In the first study, a convenience sample of 30 proficient and expert nurses from one Aurora Metro hospital who participated in the SCLP in August 1995 and a convenience sample of 15 nurses from the same hospital who volunteered to be a wait-list control group were compared. Participants in the two groups were equivalent for such factors as age, years in nursing, education and previous leadership experience at time 1. No significant difference was found between the control group leadership scores between pre- and post-program but there were significant differences between preand post-program participants from the experimental group. The calculated effect size was .46. The control group change mean difference of -1.2 suggests a trend of little or no change as compared to the experimental group change mean difference of +5.3, which suggests use of more leadership behavior by the SCLP group.

The second study involved 412 nurses from more than 100 patient or ambulatory care units of the five hospitals, multiple off-site clinics, and community nursing programs of Aurora Health care who participated in the program between November 1995 and December 1997. Nurses showed statistically significant increases in all five leadership practices from pre- to 6- months post program. Observers' perceptions of nurses' use of all five leadership practices also significantly increased over this same time period.
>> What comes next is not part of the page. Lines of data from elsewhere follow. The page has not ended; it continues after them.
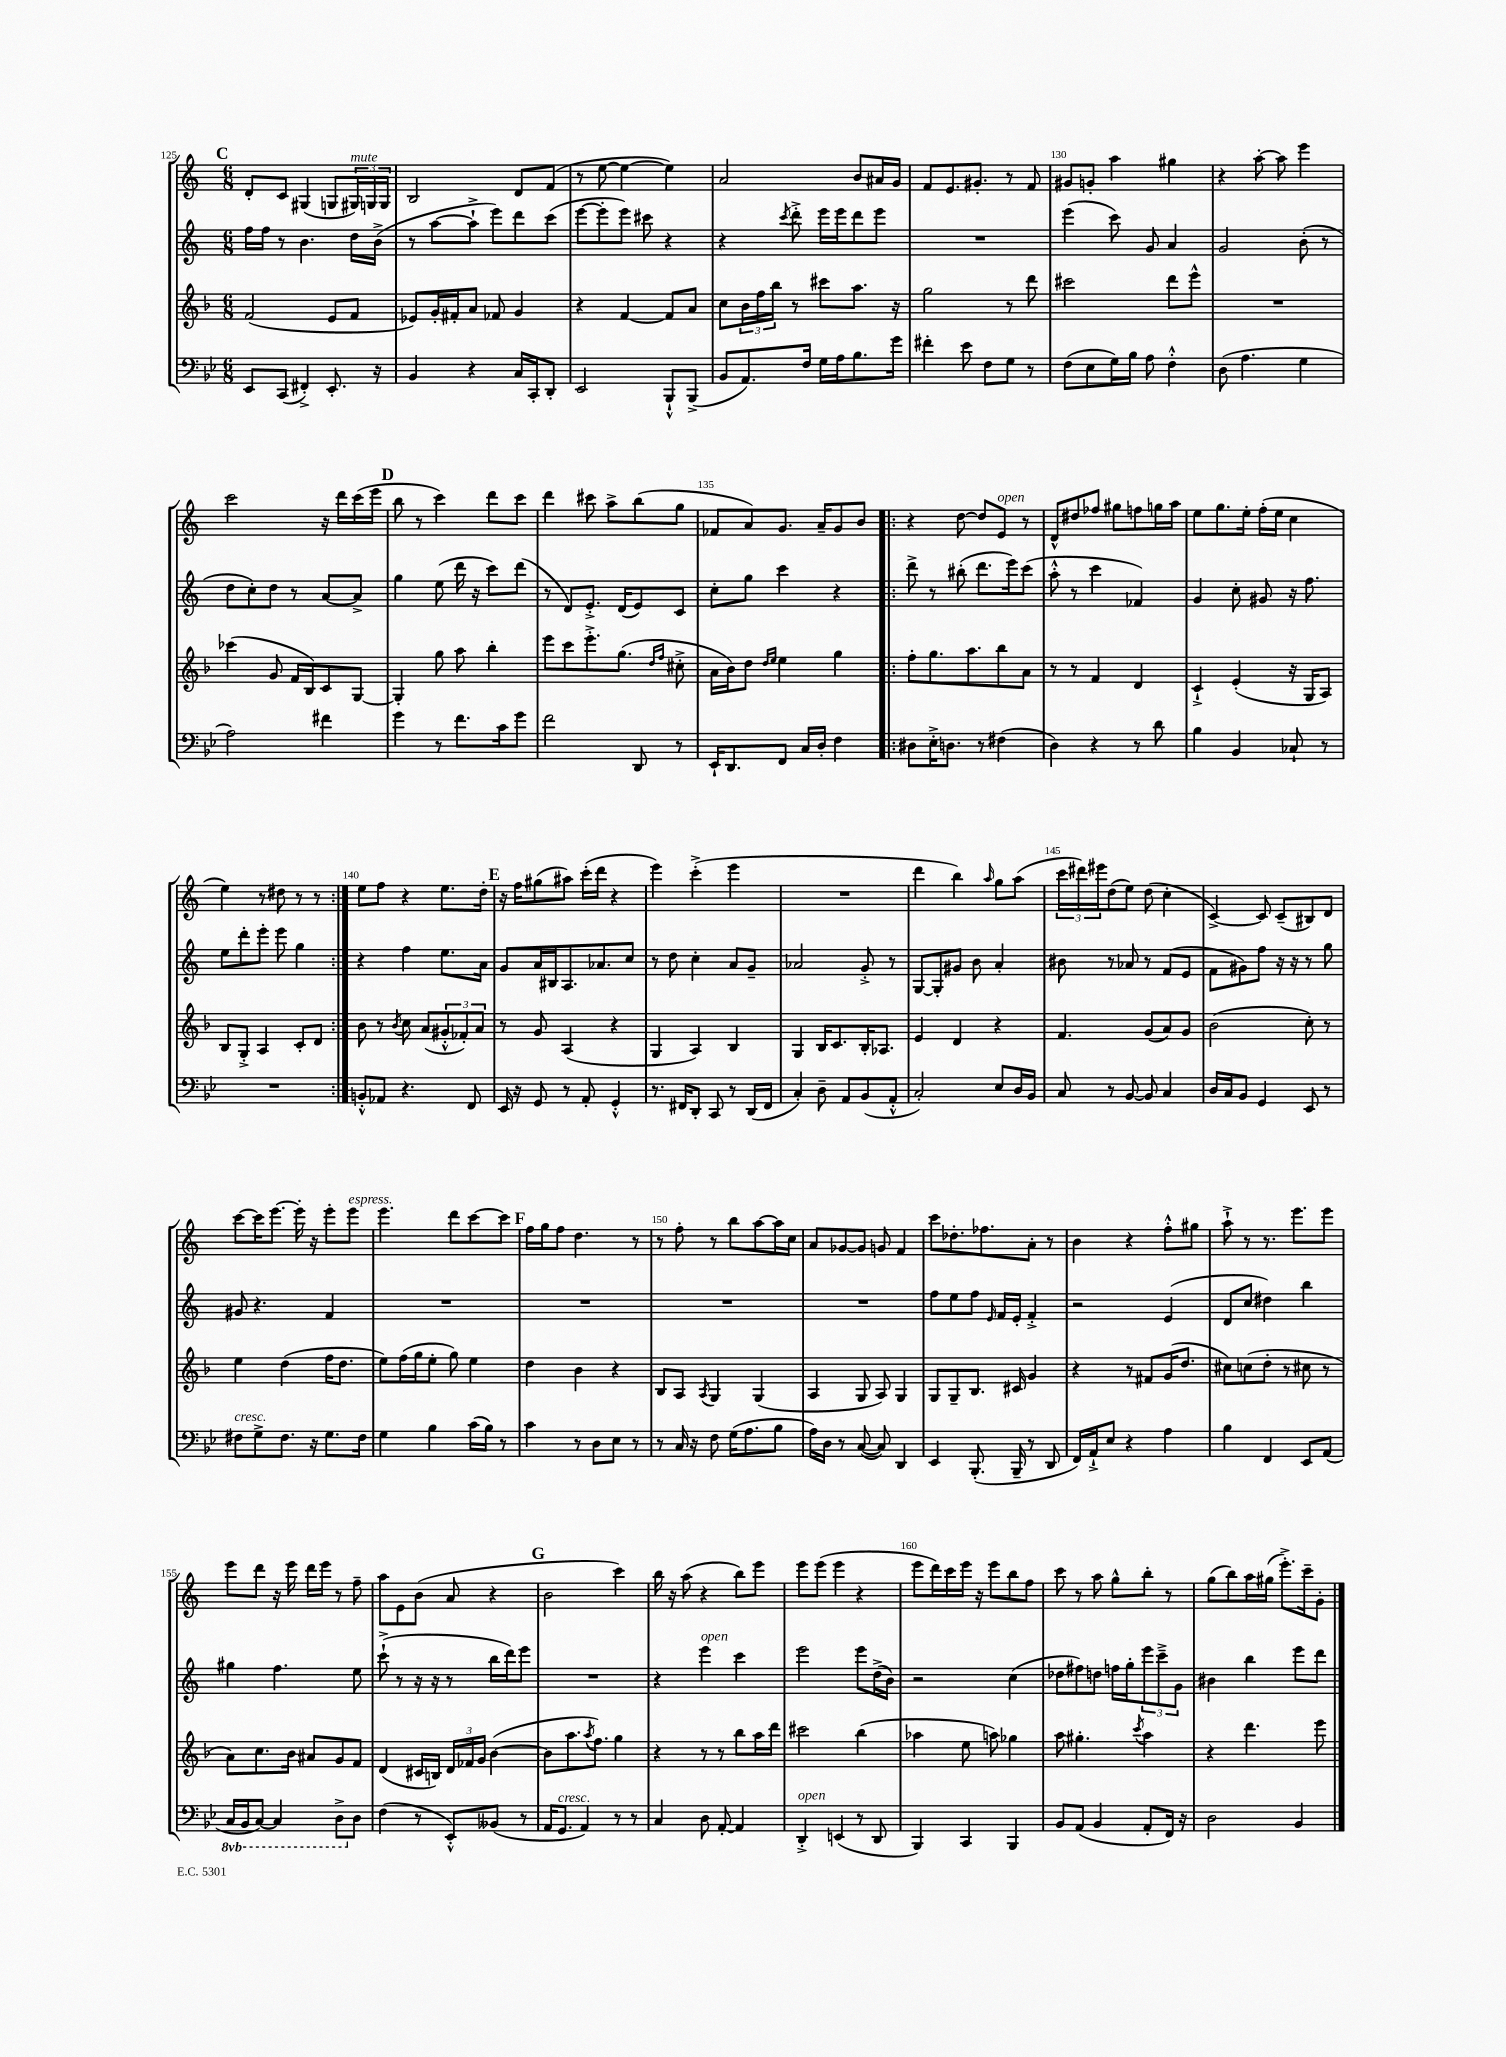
<<
\new StaffGroup <<
\new Staff = "s0" {
    \clef treble \key c \major \numericTimeSignature \time 6/8
    \mark \markup { \bold "C" } d'8-. c'8 gis4( g8 \tuplet 3/2 { gis16^\markup { \italic "mute" }) g16 g16 } |
    b2 d'8 f'8( |
    r8 e''8~ e''4~ e''4) |
    a'2 b'8 ais'16 g'16 |
    f'8 e'8. gis'8.-. r8 f'8 |
    gis'8 g'8-. a''4 gis''4 |
    r4 a''8~-. a''8 e'''4 |
    c'''2 r16 d'''16 c'''16( e'''16 |
    \mark \markup { \bold "D" } b''8 r8 c'''4) d'''8 c'''8 |
    d'''4 cis'''8 a''8-> b''8( g''8 |
    fes'8 a'8) g'8. a'16-- g'8 b'8 |
    \repeat volta 2 { r4 d''8~ d''8 e'8^\markup { \italic "open" } r8 |
    d'8-^ dis''8 fes''8 gis''8 f''8 g''16 a''16 |
    e''8 g''8. e''16-. f''16-.( e''16 c''4 |
    e''4) r8 dis''8 r8 r8 | }
    e''8 f''8 r4 e''8. d''16-. |
    \mark \markup { \bold "E" } r16 f''16 gis''8( ais''8) c'''16-.( d'''16 r4 |
    e'''4) c'''4-.->( e'''4 |
    R2. |
    d'''4 b''4) \grace { a''16 } g''8 a''8( |
    \tuplet 3/2 { c'''16 dis'''16) eis'''16 } d''8( e''8) d''8( c''4-. |
    c'4~->) c'8 c'8--( bis8) d'8 |
    c'''8~ c'''16 e'''8.~ e'''16-. r16 e'''8-. e'''8^\markup { \italic "espress." } |
    e'''4. d'''8 c'''8~ c'''8 |
    \mark \markup { \bold "F" } f''16 g''16 f''8 d''4. r8 |
    r8 f''8-. r8 b''8 a''8~ a''16 c''16 |
    a'8 ges'8~ ges'8 g'8 f'4 |
    c'''8 des''8.-. fes''8. a'8-. r8 |
    b'4 r4 f''8-.-^ gis''8 |
    a''8-!-> r8 r8. e'''8. e'''8 |
    e'''8 d'''8 r16 e'''16 d'''16 e'''16 r8 f''8-- |
    a''8 e'8 b'8( a'8 r4 |
    \mark \markup { \bold "G" } b'2 c'''4) |
    b''16 r16 a''8( r4 b''8) e'''8 |
    e'''8 e'''8( e'''4 r4 |
    e'''8 d'''16) c'''16 e'''16 r16 e'''8 b''8 f''8 |
    c'''8 r8 a''8 g''8-^ b''8-. r8 |
    g''8( b''8) a''16 gis''16( e'''8.-.->) c'''16-- g'8-. \bar "|." |
}
\new Staff = "s1" {
    \clef treble \key c \major \numericTimeSignature \time 6/8
    \mark \markup { \bold "C" } f''16 f''16 r8 b'4. d''16 b'16->( |
    r8 a''8~ a''8-!-> e'''8) d'''8 c'''8( |
    e'''8~ e'''8-. e'''8) cis'''8 r4 |
    r4 \acciaccatura { c'''8 } d'''8-.-> e'''16 e'''16 d'''8 e'''8 |
    R2. |
    e'''4( c'''8) g'8 a'4 |
    g'2 b'8-.( r8 |
    d''8 c''8-.) d''8 r8 a'8~ a'8-> |
    \mark \markup { \bold "D" } g''4 e''8( d'''16 r16 c'''8) d'''8( |
    r8 d'8) e'8.-.-> d'16( e'8) c'8 |
    c''8-. g''8 c'''4 r4 |
    \repeat volta 2 { d'''8-> r8 bis''8-.( d'''8. e'''16) c'''8( |
    a''8-.-^ r8 c'''4 fes'4) |
    g'4 c''8-. gis'8 r16 f''8. |
    e''8 d'''8-. e'''8-. e'''8 g''4 | }
    r4 f''4 e''8. a'16 |
    \mark \markup { \bold "E" } g'8 a'16 bis16 a8. aes'8. c''8 |
    r8 d''8 c''4-. a'8 g'8-- |
    aes'2 g'8-.-> r8 |
    g8~ g8-. gis'8 b'8 a'4-. |
    bis'8 r8 aes'8 r8 f'8( e'8 |
    f'8 gis'8) f''8 r16 r16 r8 g''8 |
    gis'8 r4. f'4 |
    R2. |
    \mark \markup { \bold "F" } R2. |
    R2. |
    R2. |
    f''8 e''8 f''8 \grace { e'16 } f'16 e'16-. f'4-.-> |
    r2 e'4( |
    d'8 c''8 dis''4) b''4 |
    gis''4 f''4. e''8 |
    c'''8-!->( r8 r16 r16 r8 b''16 d'''16) e'''8 |
    \mark \markup { \bold "G" } R2. |
    r4 e'''4^\markup { \italic "open" } c'''4 |
    e'''2 e'''8 d''16->( b'16) |
    r2 c''4( |
    des''8 fis''8) d''8 f''16 g''16-. \tuplet 3/2 { e'''8 c'''8---> g'8 } |
    bis'4 b''4 e'''8 d'''8 \bar "|." |
}
\new Staff = "s2" {
    \clef treble \key f \major \numericTimeSignature \time 6/8
    \mark \markup { \bold "C" } f'2( e'8 f'8 |
    ees'8) g'16-. fis'16-. a'8 fes'8 g'4 |
    r4 f'4~ f'8 a'8 |
    c''8 \tuplet 3/2 { bes'16 f''16 bes''16 } r8 cis'''8 a''8. r16 |
    g''2 r8 d'''8 |
    cis'''2 d'''8 e'''8-^ |
    R2. |
    ces'''4( g'8 f'16 bes16) c'8 g8~ |
    \mark \markup { \bold "D" } g4-. g''8 a''8 bes''4-. |
    e'''8 c'''8 e'''8.-.-> g''8.( \grace { d''16 f''16 } cis''8-.-> |
    a'16 bes'16) d''8 \grace { d''16 e''16 } e''4 g''4 |
    \repeat volta 2 { f''8-. g''8. a''8. bes''8 a'8 |
    r8 r8 f'4 d'4 |
    c'4-!-> e'4-.( r16 g16 a8) |
    bes8 g8-.-> a4 c'8-. d'8 | }
    bes'8 r8 \acciaccatura { bes'8 } c''8 a'8( \tuplet 3/2 { gis'8-.-^ fes'8-.) a'8 } |
    \mark \markup { \bold "E" } r8 g'8 a4( r4 |
    g4 a4) bes4 |
    g4 bes16 c'8. bes16-. aes8. |
    e'4 d'4 r4 |
    f'4. g'8( a'8) g'8 |
    bes'2( c''8-.) r8 |
    e''4 d''4( f''16 d''8. |
    e''8) f''16( g''16 e''8-. g''8) e''4 |
    \mark \markup { \bold "F" } d''4 bes'4 r4 |
    bes8 a8 \acciaccatura { a8 } g4 g4( |
    a4 g8 a8) g4 |
    g8 g8-- bes8. cis'16 g'4 |
    r4 r8 fis'8 g'16( d''8. |
    cis''8) c''8( d''8-. r8 cis''8 r8 |
    a'8) c''8. bes'16 ais'8 g'8 f'8 |
    d'4( cis'16 b16) \tuplet 3/2 { d'16 fes'16 g'16 } bes'4~( |
    \mark \markup { \bold "G" } bes'8 a''8. \acciaccatura { a''8 } f''8.) g''4 |
    r4 r8 r8 bes''8 a''16 d'''16 |
    cis'''2 bes''4( |
    aes''4 e''8 a''8) ges''4 |
    a''8 gis''4.-. \acciaccatura { c'''8 } a''4 |
    r4 d'''4. e'''8 \bar "|." |
}
\new Staff = "s3" {
    \clef bass \key bes \major \numericTimeSignature \time 6/8 \set Staff.ottavationMarkups = #ottavation-simple-ordinals
    \mark \markup { \bold "C" } ees,8 c,8( fis,4-.->) ees,8.-. r16 |
    bes,4 r4 c16 c,16-. d,8-. |
    ees,2 bes,,8-!-^ bes,,8->( |
    bes,8 a,8.) f16 g16 a16 bes8. g'16 |
    fis'4-. ees'8 f8 g8 r8 |
    f8( ees8 g16) bes16 a8 f4-.-^ |
    d8( a4. g4 |
    a2) fis'4 |
    \mark \markup { \bold "D" } g'4 r8 f'8. c'16 g'8 |
    f'2 d,8 r8 |
    ees,16-! d,8. f,8 c16 d16-. f4 |
    \repeat volta 2 { dis8 ees16-.-> d8. r8 fis4( |
    d4) r4 r8 d'8 |
    bes4 bes,4 ces8-! r8 |
    R2. | }
    b,8-.-^ aes,8 r4. f,8 |
    \mark \markup { \bold "E" } ees,16 r16 g,8 r8 a,8-. g,4-.-^ |
    r8. fis,16 d,8-. c,8 r8 d,16( fis,16 |
    c4-.) d8-- a,8 bes,8( a,8-.-^ |
    c2-.) ees8 d16 bes,16 |
    c8 r8 bes,8~ bes,8 c4 |
    d16 c16 bes,8 g,4 ees,8 r8 |
    fis8^\markup { \italic "cresc." } g8-> fis8. r16 g8. fis16 |
    g4 bes4 c'16( bes16) r8 |
    \mark \markup { \bold "F" } c'4 r8 d8 ees8 r8 |
    r8 c16 r16 f8 g16( a8. bes8 |
    a16) d16 r8 c8~( c8) d,4 |
    ees,4 bes,,8.-.( bes,,16-- r8 d,8 |
    f,16) a,16-!-> ees8 r4 a4 |
    bes4 f,4 ees,8 a,8( |
    \ottava #-1 c,16 bes,,16 c,8~) c,4 d,8-> \ottava #0 d8 |
    f4( r8 ees,8-.-^) beses,8( r8 |
    \mark \markup { \bold "G" } a,16 g,8.^\markup { \italic "cresc." } a,4) r8 r8 |
    c4 d8 a,8~-. a,4 |
    d,4-.->^\markup { \italic "open" } e,4( r8 d,8 |
    bes,,4) c,4 bes,,4 |
    bes,8 a,8( bes,4 a,8-. f,16) r16 |
    d2 bes,4 \bar "|." |
}
>>
>>
\layout { \context { \Score currentBarNumber = #125 \override BarNumber.break-visibility = ##(#f #t #t) barNumberVisibility = #(every-nth-bar-number-visible 5) } }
The third study involved interviews with a panel of nurses at three, six, and twelve month's post-completion of the SCLP. Nurses reported increased personal self-growth over time after training. "They were more aware of how their leadership behavior had changed, how it affected how they acted, and areas to further improve over time. In general, nurses who completed the SCLP felt more confident, effective, organized, empowered and assertive, and these feelings continued to develop over time. They reported less stress, were able to participate in committees, and served as resources to other staff more effectively. They saw themselves as having more negotiation skills, better relating to others, and being more accountable for and aware of the health care system as a whole" (p. 51). "The third study documented improvements in patient outcomes and specifically linked those improvements to increased use of leadership behaviors" (p. 53).